§ Text extract
______________________________

All of lore.kernel.org
 help / color / mirror / Atom feed
From: Nick Piggin <nickpiggin@yahoo.com.au>
To: "Chen, Kenneth W" <kenneth.w.chen@intel.com>
Cc: Con Kolivas <kernel@kolivas.org>,
	linux-kernel@vger.kernel.org, "'Chris Mason'" <mason@suse.com>,
	Ingo Molnar <mingo@elte.hu>
Subject: Re: [PATCH RFC] smt nice introduces significant lock contention
Date: Fri, 02 Jun 2006 18:56:21 +1000	[thread overview]
Message-ID: <447FFD35.9020909@yahoo.com.au> (raw)
In-Reply-To: <000201c6861f$6a2d4e20$0b4ce984@amr.corp.intel.com>

[-- Attachment #1: Type: text/plain, Size: 477 bytes --]

Chen, Kenneth W wrote:

> Ha, you beat me by one minute. It did cross my mind to use try lock there as
> well, take a look at my version, I think I have a better inner loop.

Actually you *have* to use trylocks I think, because the current runqueue
is already locked.

And why do we lock all siblings in the other case, for that matter? (not
that it makes much difference except on niagara today).

Rolled up patch with everyone's changes attached.

-- 
SUSE Labs, Novell Inc.

[-- Attachment #2: sched-smt.patch --]
[-- Type: text/plain, Size: 6272 bytes --]

Index: linux-2.6/kernel/sched.c
===================================================================
--- linux-2.6.orig/kernel/sched.c	2006-06-02 18:51:25.000000000 +1000
+++ linux-2.6/kernel/sched.c	2006-06-02 18:54:38.000000000 +1000
@@ -239,7 +239,6 @@ struct runqueue {
 
 	task_t *migration_thread;
 	struct list_head migration_queue;
-	int cpu;
 #endif
 
 #ifdef CONFIG_SCHEDSTATS
@@ -1687,7 +1686,7 @@ unsigned long nr_active(void)
  * double_rq_lock - safely lock two runqueues
  *
  * We must take them in cpu order to match code in
- * dependent_sleeper and wake_dependent_sleeper.
+ * wake_dependent_sleeper.
  *
  * Note this does not disable interrupts like task_rq_lock,
  * you need to do so manually before calling.

______________________________

§ Data excerpts
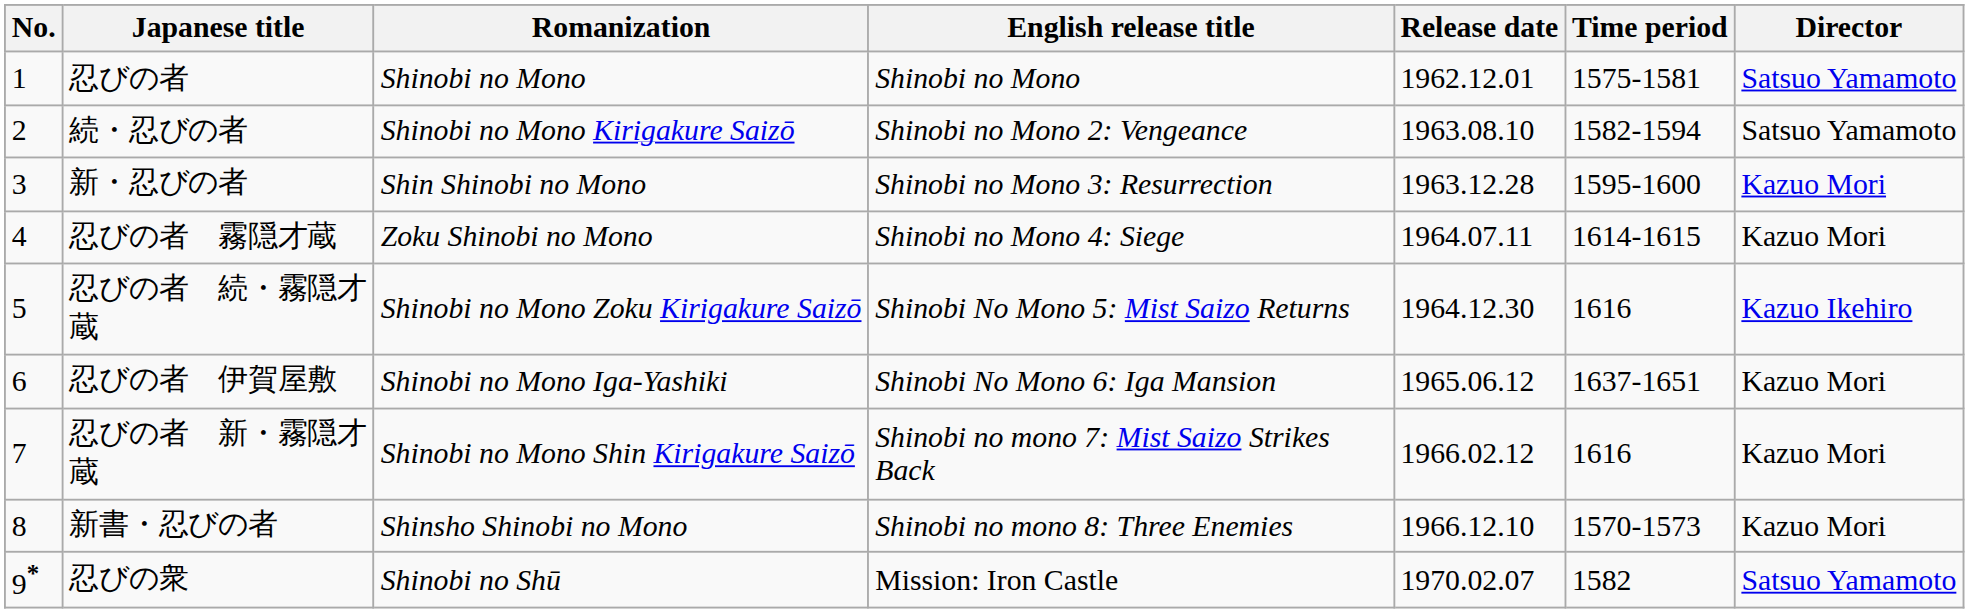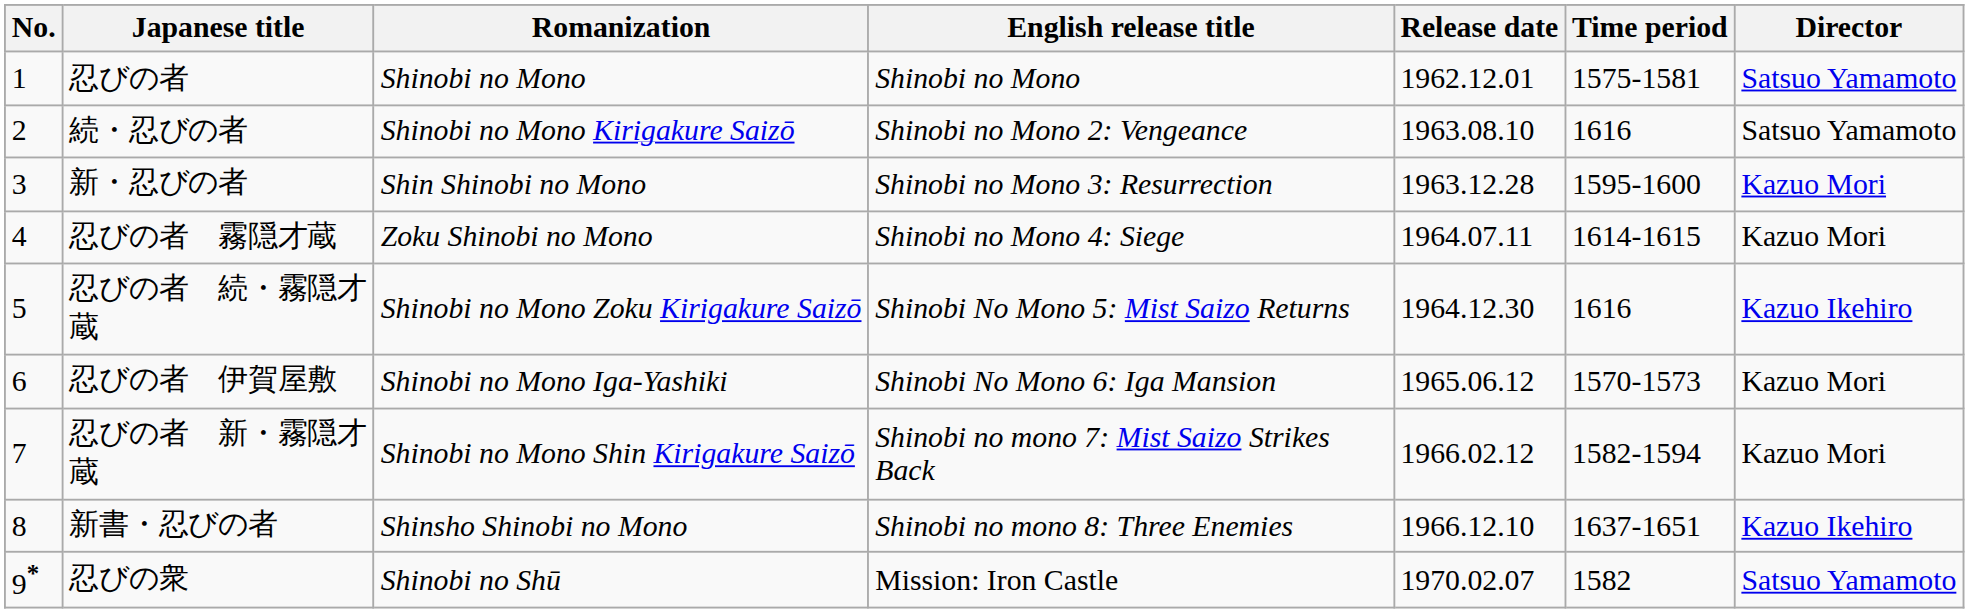続・忍びの者 | Time period: 1582-1594 -> 1616
忍びの者 伊賀屋敷 | Time period: 1637-1651 -> 1570-1573
忍びの者 新・霧隠才蔵 | Time period: 1616 -> 1582-1594
新書・忍びの者 | Time period: 1570-1573 -> 1637-1651
新書・忍びの者 | Director: Kazuo Mori -> Kazuo Ikehiro
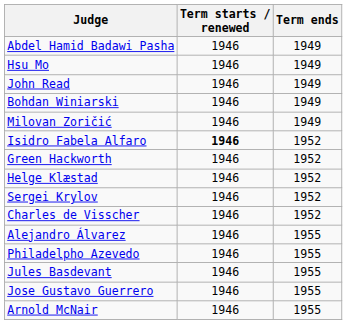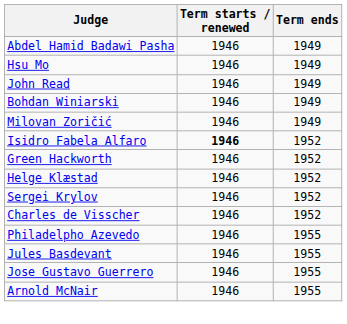- row: Alejandro Álvarez | 1946 | 1955
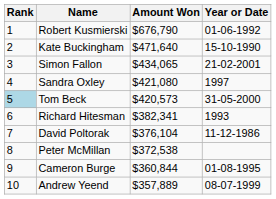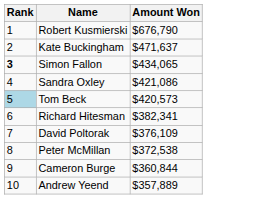- column: Year or Date | 01-06-1992 | 15-10-1990 | 21-02-2001 | 1997 | 31-05-2000 | 1993 | 11-12-1986 | 01-08-1995 | 08-07-1999
Kate Buckingham | Amount Won: $471,640 -> $471,637
Simon Fallon | Rank: normal -> bold
Sandra Oxley | Amount Won: $421,080 -> $421,086
David Poltorak | Amount Won: $376,104 -> $376,109
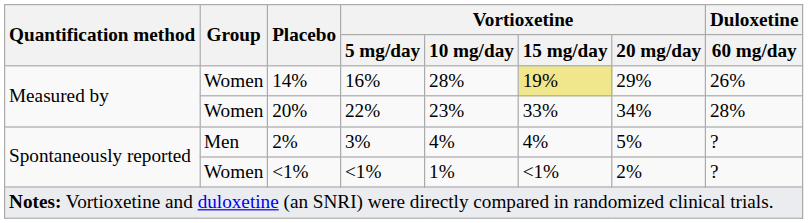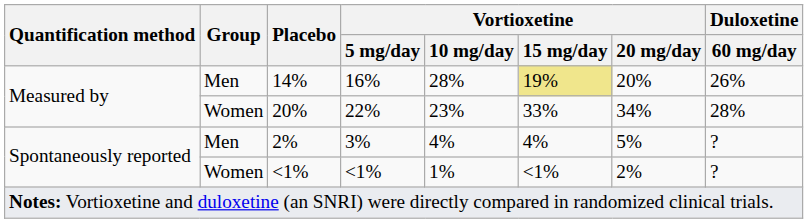14% | Group: Women -> Men
14% | Vortioxetine / 20 mg/day: 29% -> 20%
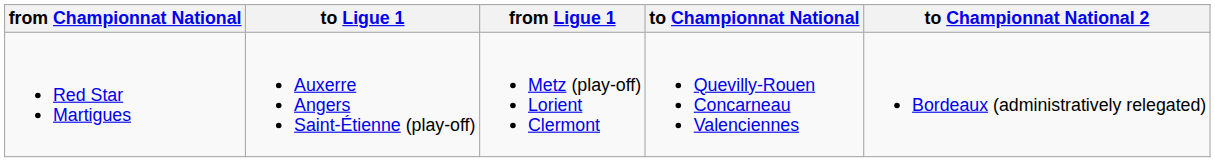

______________________________

§ Required work
**1)** In the lock contention thread, why does the reply say trylocks have to be used?
**2)** Write what comes next in the lock contention thread, continuing from its last line.

§ Answers to each task
**1)** The reply says trylocks have to be used because the current runqueue is already locked.

**2)**
@@ -1700,7 +1699,7 @@ static void double_rq_lock(runqueue_t *r
 		spin_lock(&rq1->lock);
 		__acquire(rq2->lock);	/* Fake it out ;) */
 	} else {
-		if (rq1->cpu < rq2->cpu) {
+		if (rq1 < rq2) {
 			spin_lock(&rq1->lock);
 			spin_lock(&rq2->lock);
 		} else {
@@ -1736,7 +1735,7 @@ static void double_lock_balance(runqueue
 	__acquires(this_rq->lock)
 {
 	if (unlikely(!spin_trylock(&busiest->lock))) {
-		if (busiest->cpu < this_rq->cpu) {
+		if (busiest < this_rq) {
 			spin_unlock(&this_rq->lock);
 			spin_lock(&busiest->lock);
 			spin_lock(&this_rq->lock);
@@ -2686,6 +2685,9 @@ static inline void wakeup_busy_runqueue(
 		resched_task(rq->idle);
 }
 
+/*
+ * Called with interrupts disabled and this_rq's runqueue locked.
+ */
 static void wake_sleeping_dependent(int this_cpu, runqueue_t *this_rq)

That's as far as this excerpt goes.